**WRITTEN TASK**: List every person mentioned by name in the entertainment roundup below.

USA TODAY’s critics have you covered. From movies and TV shows to concerts and Broadway, we picked the best in entertainment from a whirlwind 2024 in our annual top 10 lists. Now we’re offering the cream of the crop, the No. 1’s of the year. Our list includes a sprawling epic historical drama starring Adrien Brody, a twisty TV drama starring Cate Blanchett, an improbable Broadway hit about a “crazed” Mary Todd Lincoln and everybody’s favorite singer, Taylor Swift. Catch up with our picks, and scroll down to find links to all the rankings of the best in entertainment.

So dig in during your holiday break.

**DATASET RECORDS**:

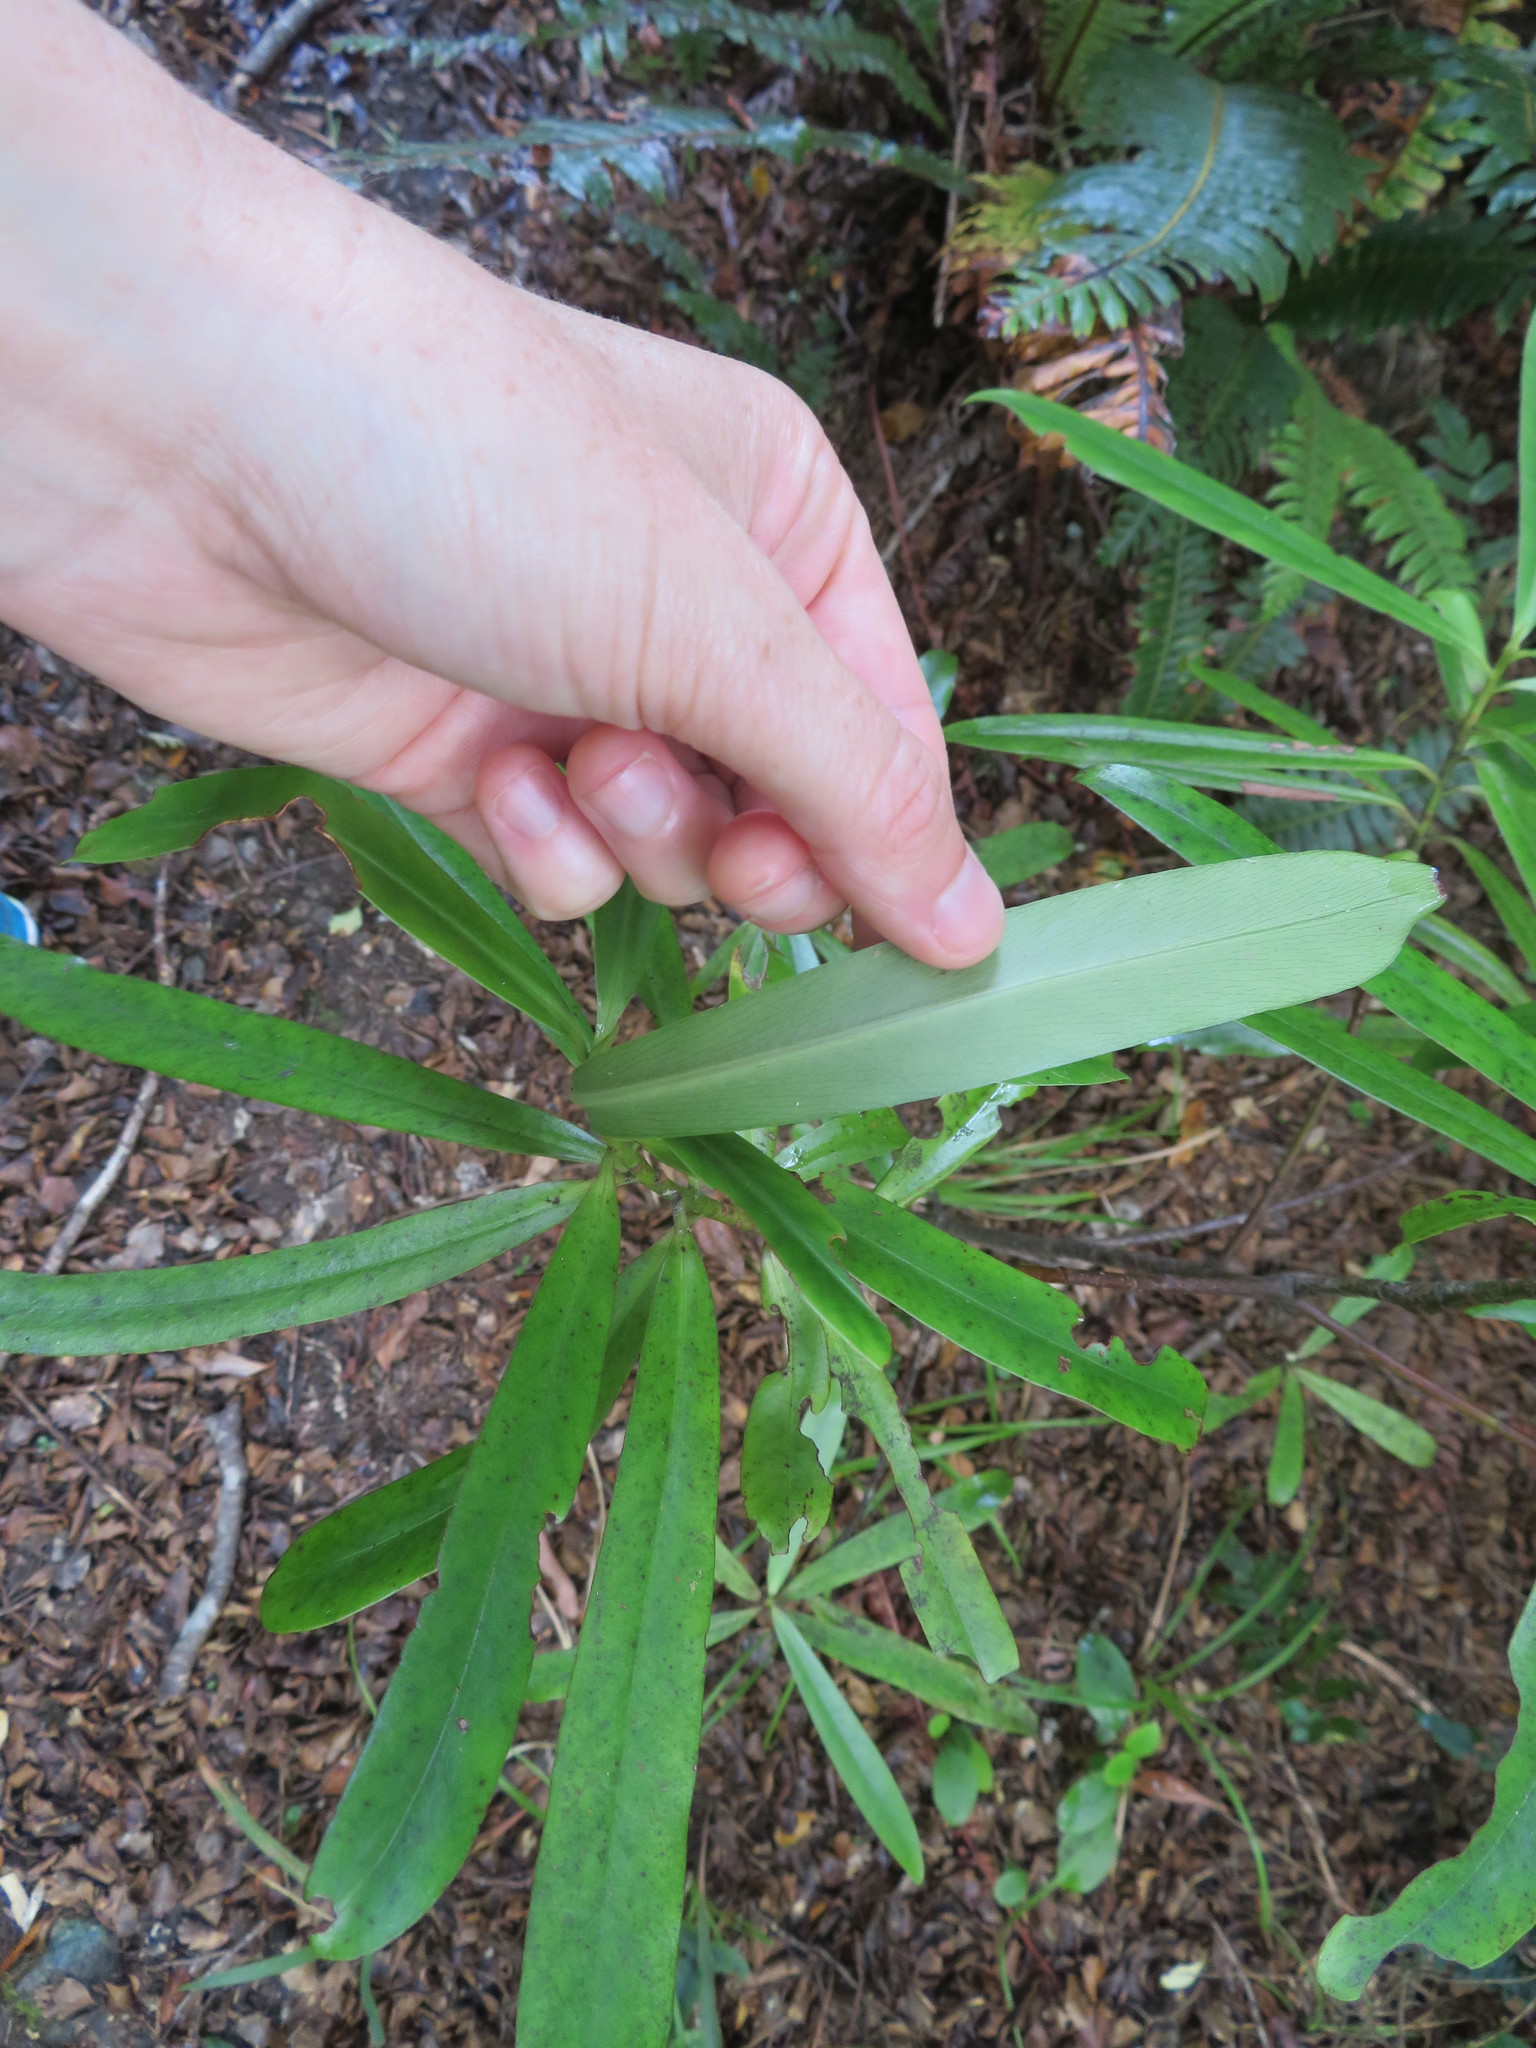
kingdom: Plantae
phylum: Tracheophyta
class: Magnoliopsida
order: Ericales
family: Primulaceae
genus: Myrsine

==

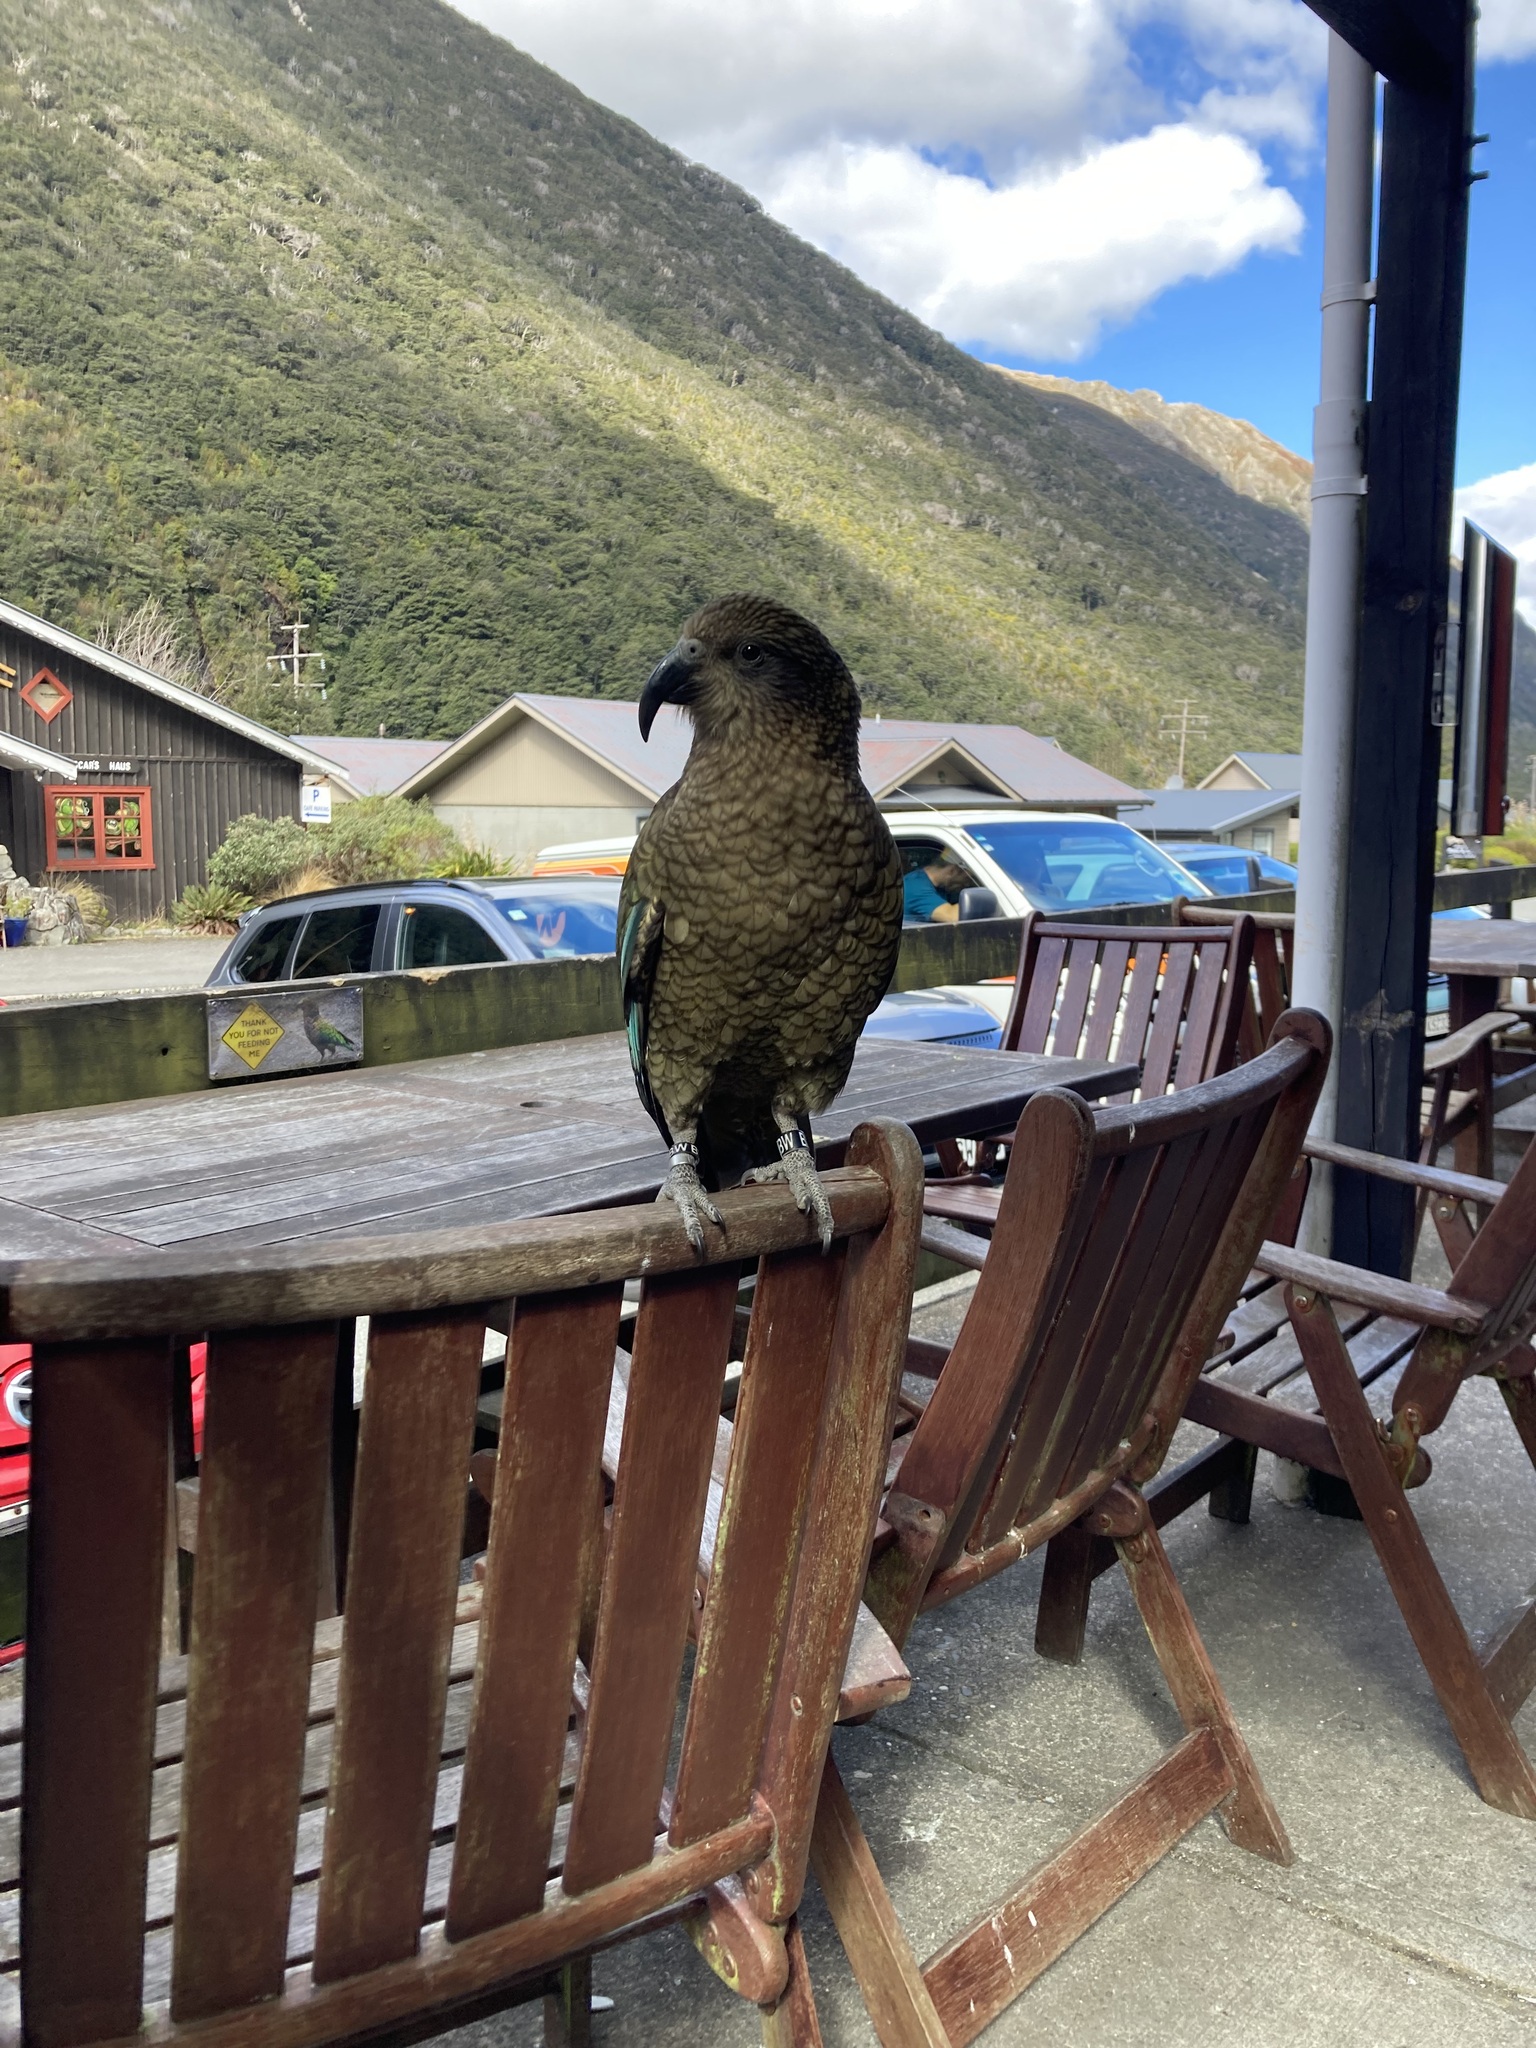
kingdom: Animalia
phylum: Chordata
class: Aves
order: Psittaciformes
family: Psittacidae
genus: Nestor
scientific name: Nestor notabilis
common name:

**TASK RESULT**: Adrien Brody, Cate Blanchett, Mary Todd Lincoln, Taylor Swift